Friday, January 11, 2008

My Draft Strategy for the Last Fantasy Football Season

There are zillions of draft strategies (which I won’t address here) that Fantasy sports enthusiasts adhere to and normally I am no different, but year I did something different from every year past for my football league. See last year in the fantasy baseball drafts I participated I used the Position Scarcity Strategy, focusing exclusively in the early rounds on drafting the best players possible in a selection of positions I thought would have a scarcity of talent. Once I filed the scarcity positions, I then filled out my roster with the best players available. It worked okay (I got a second place and a third place out of 4 leagues last year), but I noticed that my narrow approach caused be to overlook drafting some great players in the early rounds who I knew would do well but were not in the key positions. If I had grabbed them when they were available, it might have been the difference I needed to win.

With this experience fresh in my mind, I decided to modify the Position Scarcity Strategy somewhat for the Fantasy Football draft. I was still planning on grabbing certain types of players in specific rounds (as I always do with fantasy football), but I also wanted to be free to take quality players when they were available as well as potential sleepers.

With that in mind, here was my selection list:

RD: 1 RB
RD: 2 RB
RD: 3 WR
RD: 4 WR
RD: 5 QB
RD: 6 TE
RD: 8 RB
RD: 9 K
RD: 11 QB
RD: 11-15 Best available and possible Slee

With that as a guide, here are the guys I pick up in the draft. You can also see what my draft priorities were from the list on the left .

Running backs are generally the most important position in fantasy football. They have the potential to put the most fantasy points, and they are usually the first players off the board. With that in mind, I tried to build around two solid RBs.

Now most people go after a QB next (as I always did in the past), but I set upon this idea that WRs could be treated the same way as RBs. If you have two solid position men who get lots of looks each game, then you are almost guaranteed high points from week to week.

The reason I skipped getting a QB in the early rounds is that I have found them to be consistently unreliable. No matter how great a QB was, I have never been able to count on them helping my scores (in fact, they often seem more detrimental than useful). There are just too many factors against them. Because of that fact, I wanted to have a solid base of dependability: 2 RBs & 2 WRs. Since I took a QB in what I felt were the late rounds, I was pleasantly surprised to find Philip Rivers still available (although his season production now warranted it).

After the QB, I was really just filling starting positions on my roster with the next two picks, which was a real mistake. I completely undervalued the point production of the TE and DEF, when in fact they became a huge dependable part of my solid base as the season played itself out. With hindsight being 20/20, I probably should have taken a TE and DEF before the QB (keeping in mind I just don’t trust them and my top pick sucked). I picked up another RB solely for an concern with injuries.
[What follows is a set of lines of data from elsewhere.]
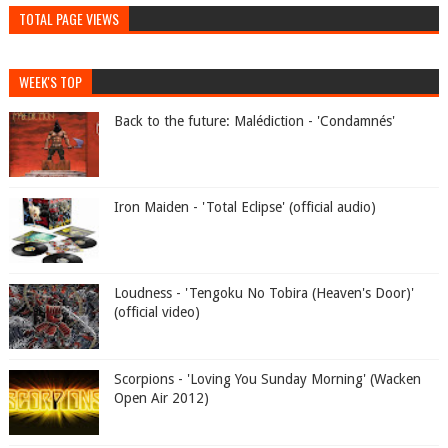
TOTAL PAGE VIEWS
WEEK'S TOP
Back to the future: Malédiction - 'Condamnés'
Iron Maiden - 'Total Eclipse' (official audio)
Loudness - 'Tengoku No Tobira (Heaven's Door)'
(official video)
Scorpions - 'Loving You Sunday Morning' (Wacken
Open Air 2012)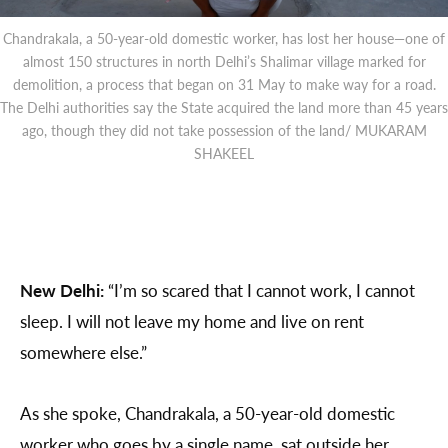
Chandrakala, a 50-year-old domestic worker, has lost her house—one of
almost 150 structures in north Delhi’s Shalimar village marked for
demolition, a process that began on 31 May to make way for a road.
The Delhi authorities say the State acquired the land more than 45 years
ago, though they did not take possession of the land/ MUKARAM
SHAKEEL
New Delhi:
“I’m so scared that I cannot work, I cannot
sleep. I will not leave my home and live on rent
somewhere else.”
As she spoke, Chandrakala, a 50-year-old domestic
worker who goes by a single name, sat outside her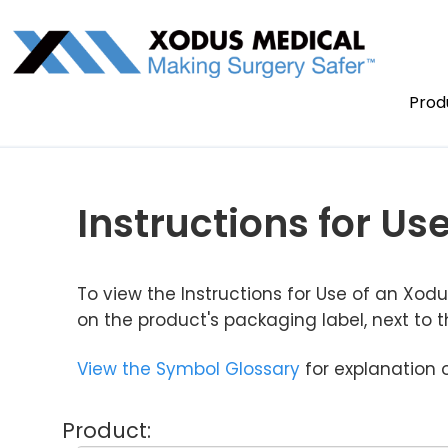
Prod
Instructions for Use
To view the Instructions for Use of an Xo
on the product's packaging label, next to 
View the Symbol Glossary
for explanation 
Product: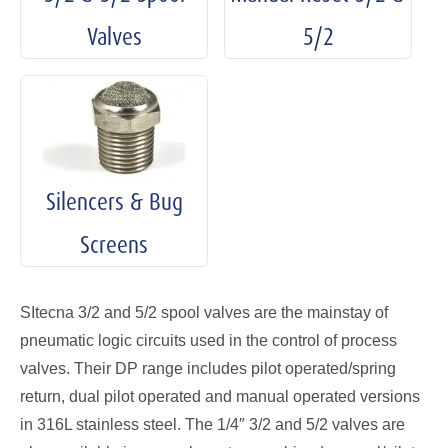
Valves
5/2
Silencers & Bug
Screens
SItecna 3/2 and 5/2 spool valves are the mainstay of
pneumatic logic circuits used in the control of process
valves. Their DP range includes pilot operated/spring
return, dual pilot operated and manual operated versions
in 316L stainless steel. The 1/4″ 3/2 and 5/2 valves are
I took a chance grabbing a sleeper like Norwood only because I expected other players would pop up as the season progressed.

When filling out the roster, I really think grabbing a good Kicker is important, as they can be some of the most reliable point producers out there (6-12 most games), but I would not grab one over a much better position player. While there are a few truly great Ks in the business, the difference between the greats and the average joes is never more than a few points (1-3) per week. While you may wish you had those points, there are much better positions where they can be pick up. There is often no way to tell how much work a kicker will get until the season gets going.

Once my roster was complete, I started looking for back ups. It is always pay attention to bye weeks when drafting your backups. It doesn’t make much sense to draft a backup quarterback who has the same bye week as your starter, now does it? In terms of who I picked and where, I basically followed the best player available approach without concern for position as long as I got one of each: RB, WR, TE, QB. I also saw these filler picks as the place to take chances with sleepers—although none of my sleeper picks actually worked out as well as I hoped: Norwood, McMichael, Curry.

As to the actual players I picked up in each position, I tried my best to balance between picking the best player available in the round in question while also trying to pay attention to the teams a player will face come playoff time. Since the object was to win my league, not just make the playoffs, I wanted to gain an edge on my opponents when the fantasy playoffs rolled around. In knew drafting a key position player who faced a notoriously weak defense during the fantasy playoff weeks would give me a huge advantage come playoff time.

That all having been said, here is what my draft looked like. I felt like I followed my new strategy well and had the top team in the league after the draft was over. In the end, I am not so sure. There were teams which did much better than I did through the season, and some of the pick who I had total confidence turned into complete shit :Philip Rivers, Tod Heap, Nate Kaeding.